Nach dem langsamen Ende der hölzernen Kriegsschiffe, begann weltweit die Ära der eisernen Panzerschiffe und wie immer, wenn man Neuland betritt, versucht jeder den ultimativen Weg zu finden bzw. eben das ultimative Panzerschiff zu bauen. So chaotisch diese Bauphase war, so chaotsich sahen die Schiffe aus und bei manchen Modellen wunderte man sich, dass sie sogar schwammen. Eine Seeschlacht zwichen diesen Monstren wäre sicher interessant gewesen, fand aber nie statt. Es gab zwar noch Kämpfe zwischen dampfbetriebenen Holzschiffen und auch zwischen Raddampfern und Raddampfern und Segelschiffe, aber keine zwischen 1870 und 1880 Jahre, also der klassischen Panzerschiffbauzeit. Panzerschiffe vor 1870 glichen eher noch den hölzernen Kriegsschiffen aus Nelsons Zeiten und erst 1873 gab es die ersten Panzerschiffe ohne Besegelung, womit die eigentliche Zeit der "Pre-Dreadnoughts" eingeläutet wurde.

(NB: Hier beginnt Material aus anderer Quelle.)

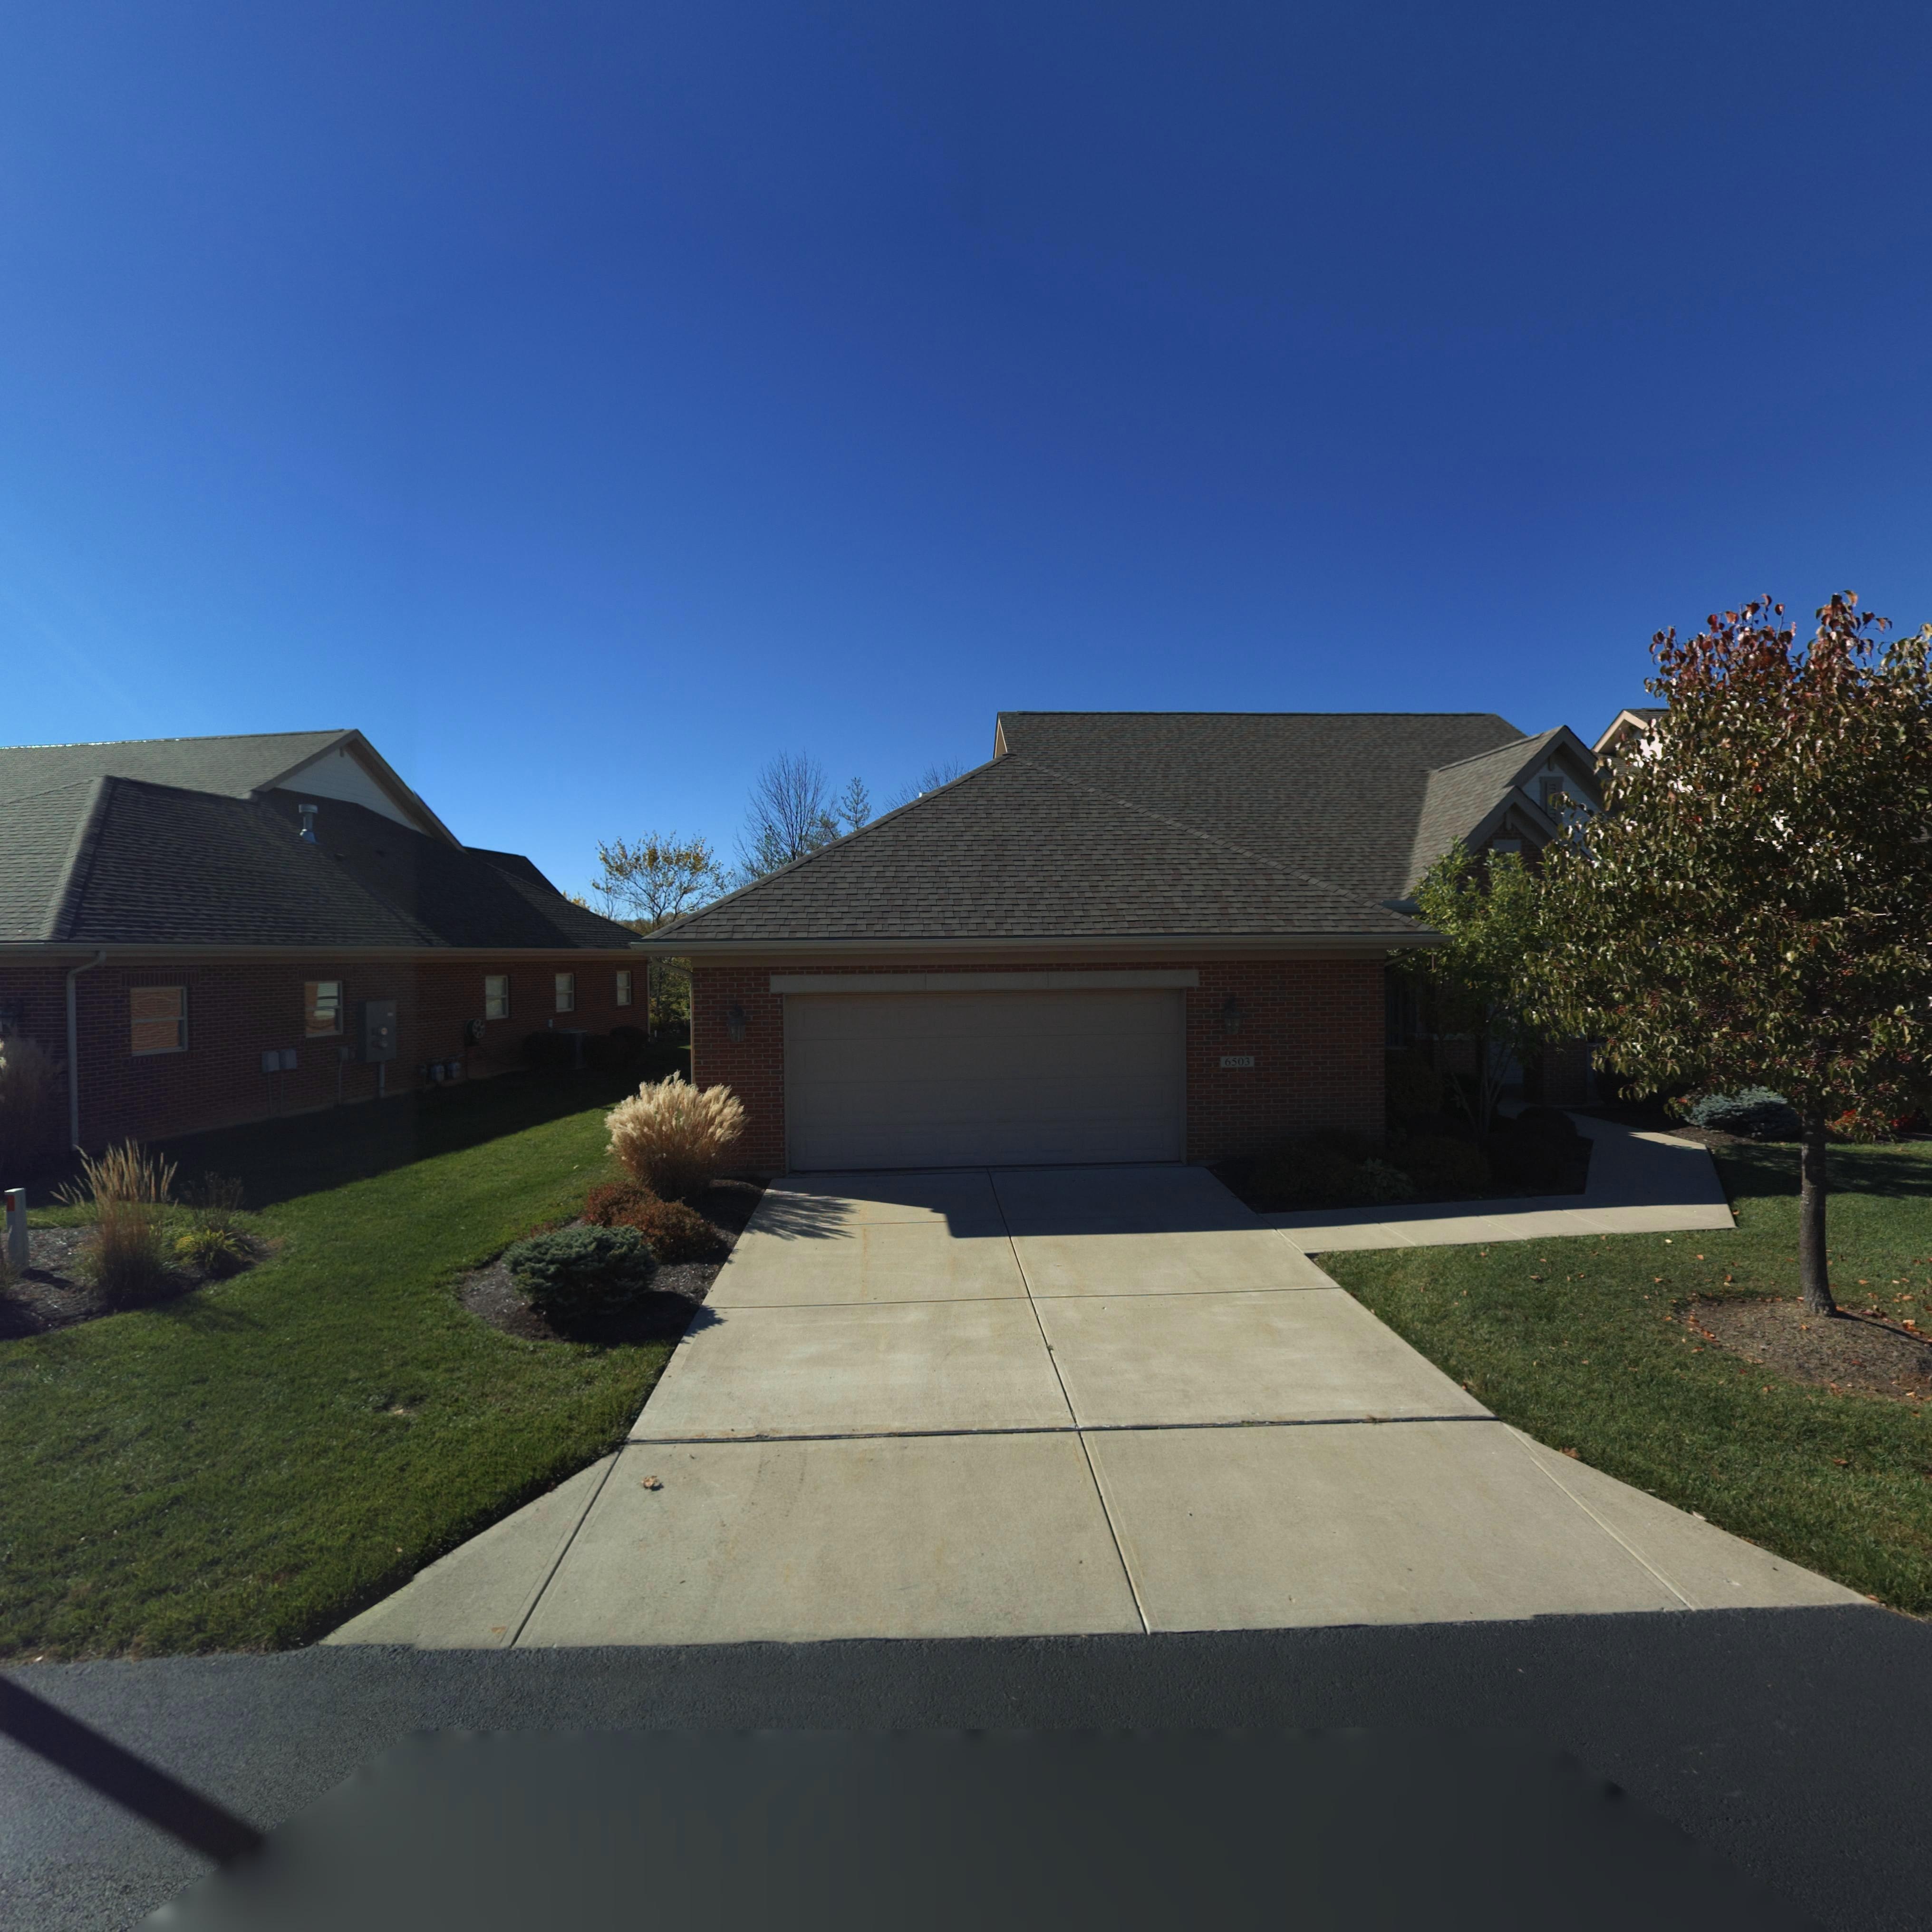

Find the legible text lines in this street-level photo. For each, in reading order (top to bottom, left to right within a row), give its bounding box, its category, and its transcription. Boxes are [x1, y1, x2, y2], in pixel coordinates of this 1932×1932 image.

[1224, 1056, 1251, 1067] StreetNumber: 6503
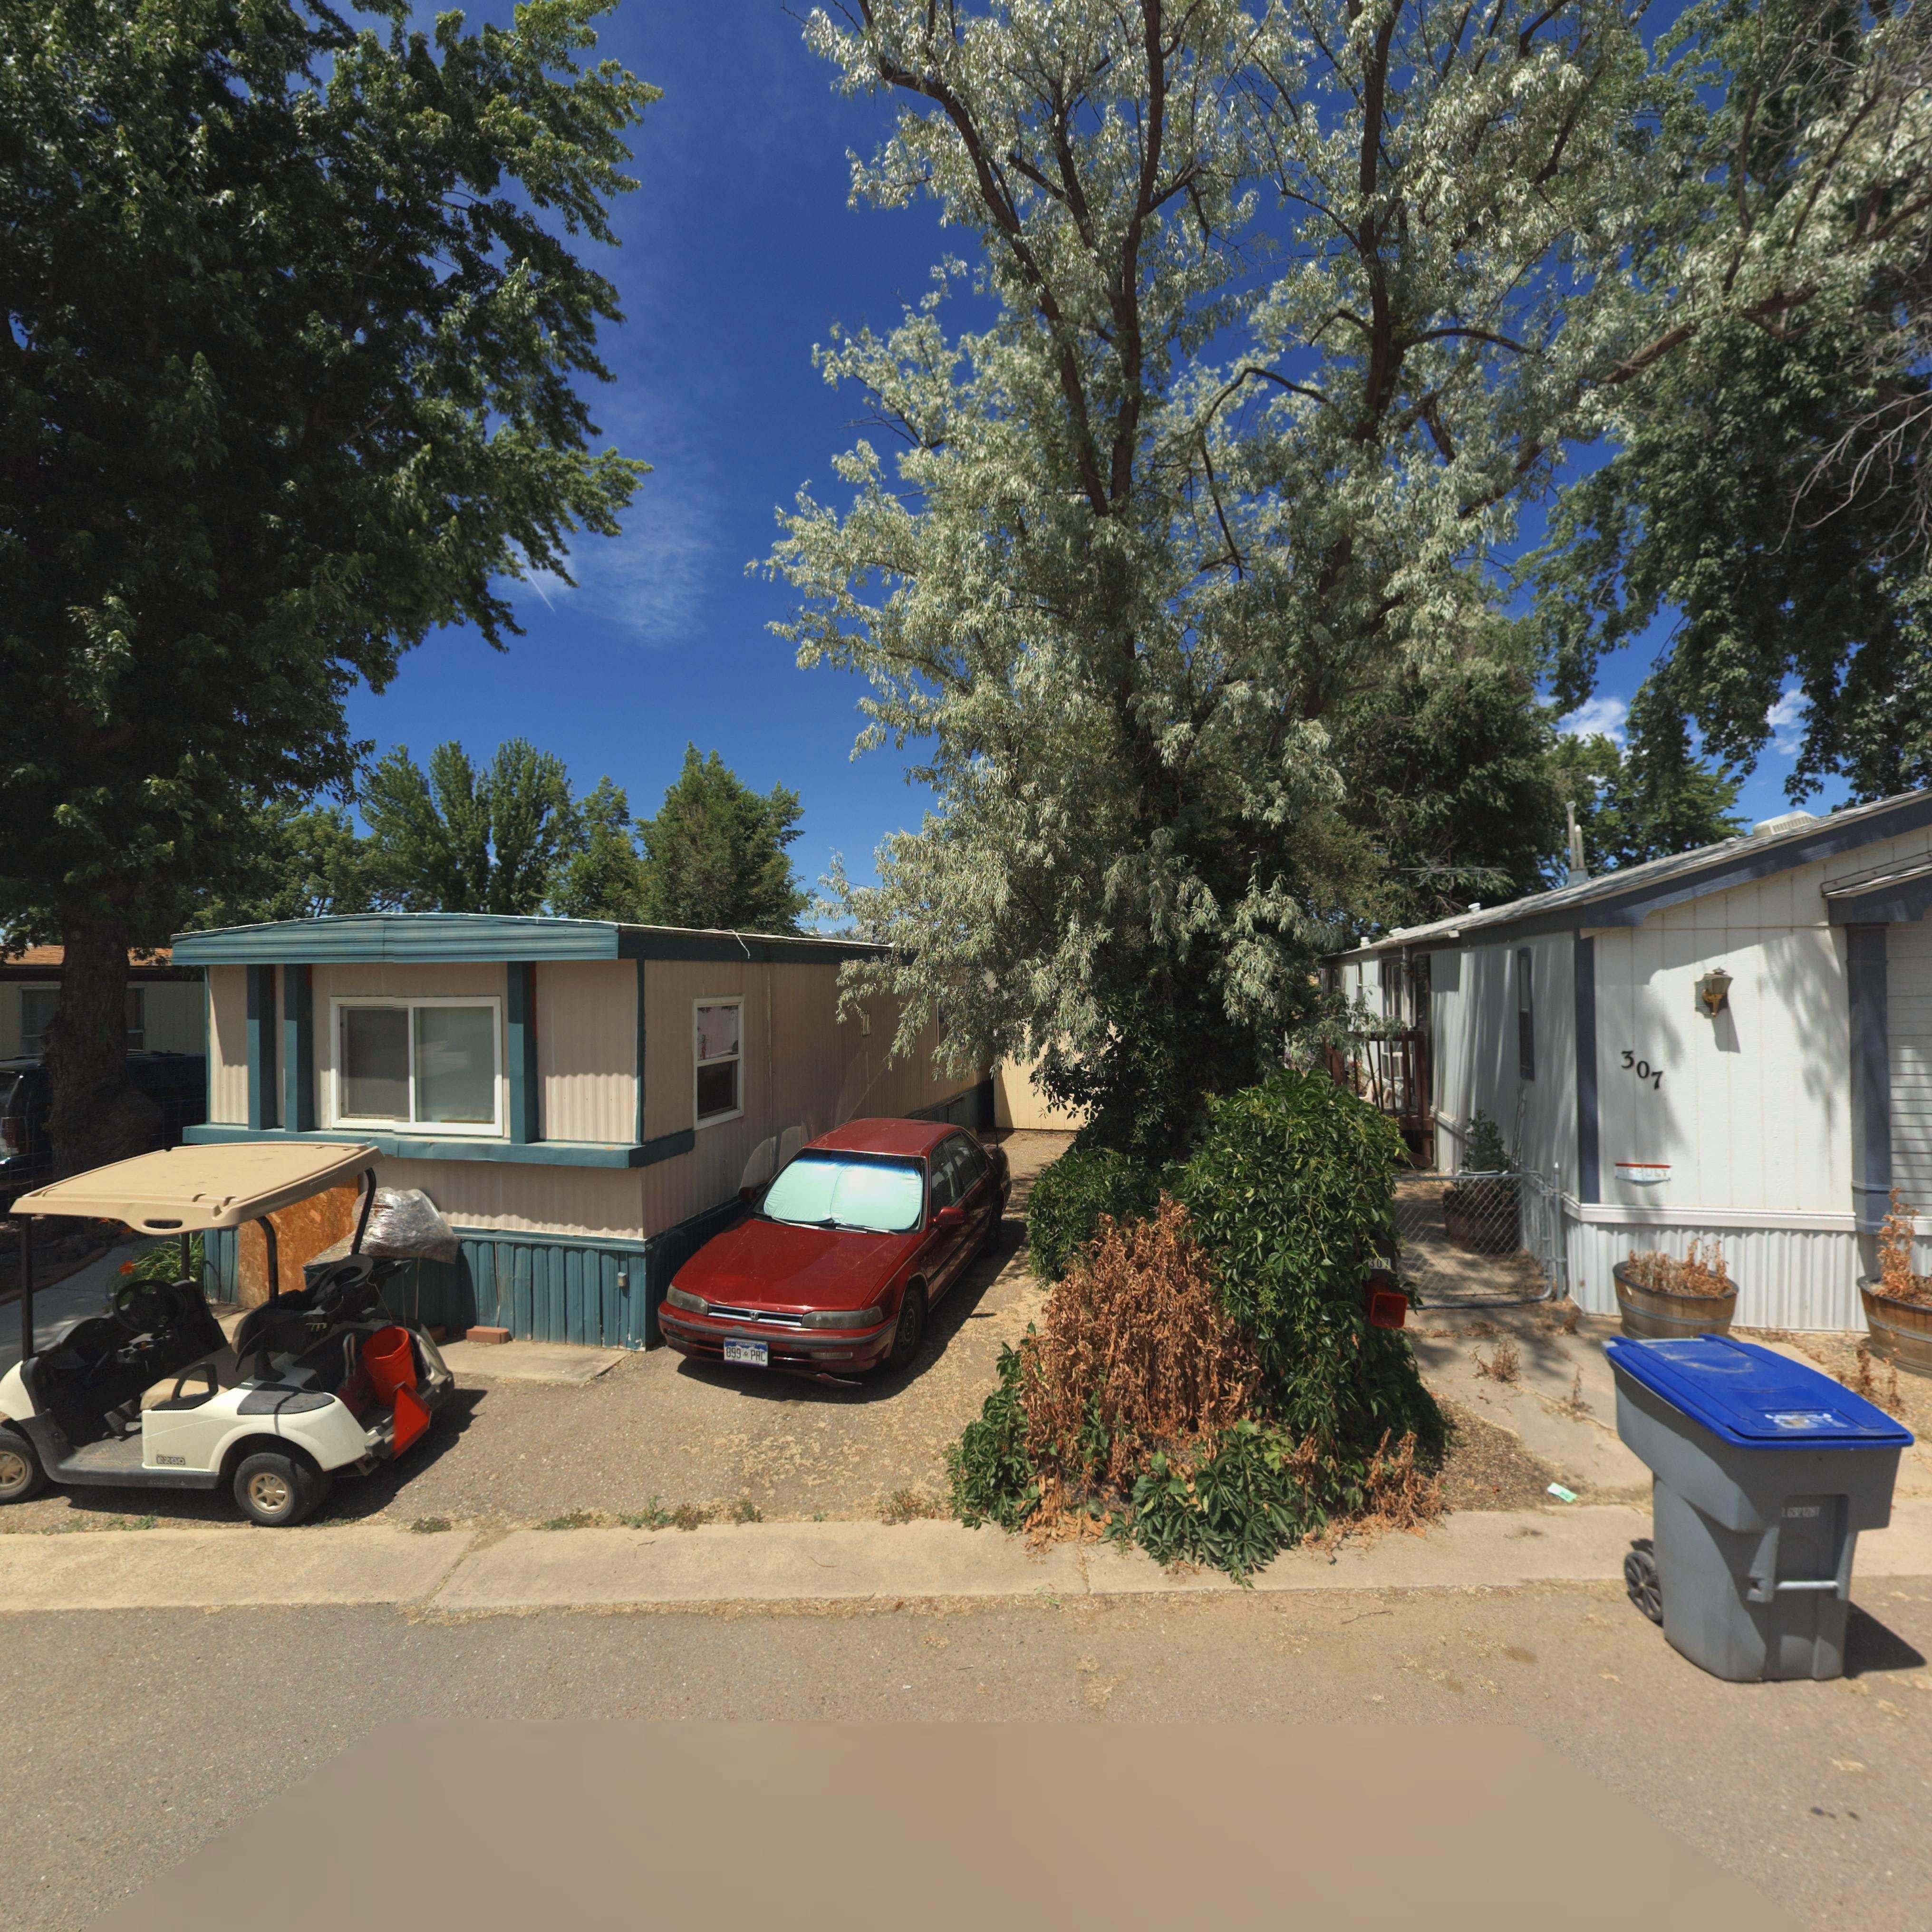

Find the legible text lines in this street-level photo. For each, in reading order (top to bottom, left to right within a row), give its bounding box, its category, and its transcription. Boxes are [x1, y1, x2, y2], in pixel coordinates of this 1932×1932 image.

Danach, so ab 1890, setzten man dann die im Jahrzehnt davor gemachten Erfahrungen im weiteren Kriegsschiffbau um. Den ersten großen Test wie gelungen diese Entwicklungen (Einheitslinienschiffe) denn nun tatsächlich waren, fand am 27. Mai 1905 in der Seeschlacht bei Tsushima statt. Wobei sich hier besonders die Bedeutung der großen und weit schießenden Kaliber heraus kristalisierte.
Die neuen aufstrebenden Seemächte, wie Deutschland, Japan und die USA, hatten es da besser als die traditionellen, wie England, Frankreich, Russland und Österreich-Ungarn. Die Flotten dieser Staaten waren zu Beginn des 20. Jahrhunderts noch mit viel "Schrott" belastet, von dem man sich nur schwer und allmählich trennen konnte, denn erstens hat der Bau dieser nun veralteten Schiffe auch Geld gekostet und der Bau der neuen und modernen würde noch teurer werden. Dashalb wurden ja auch die schon veralteten "Semi-Dreadnughts" fertig gebaut und in Dienst gestellt.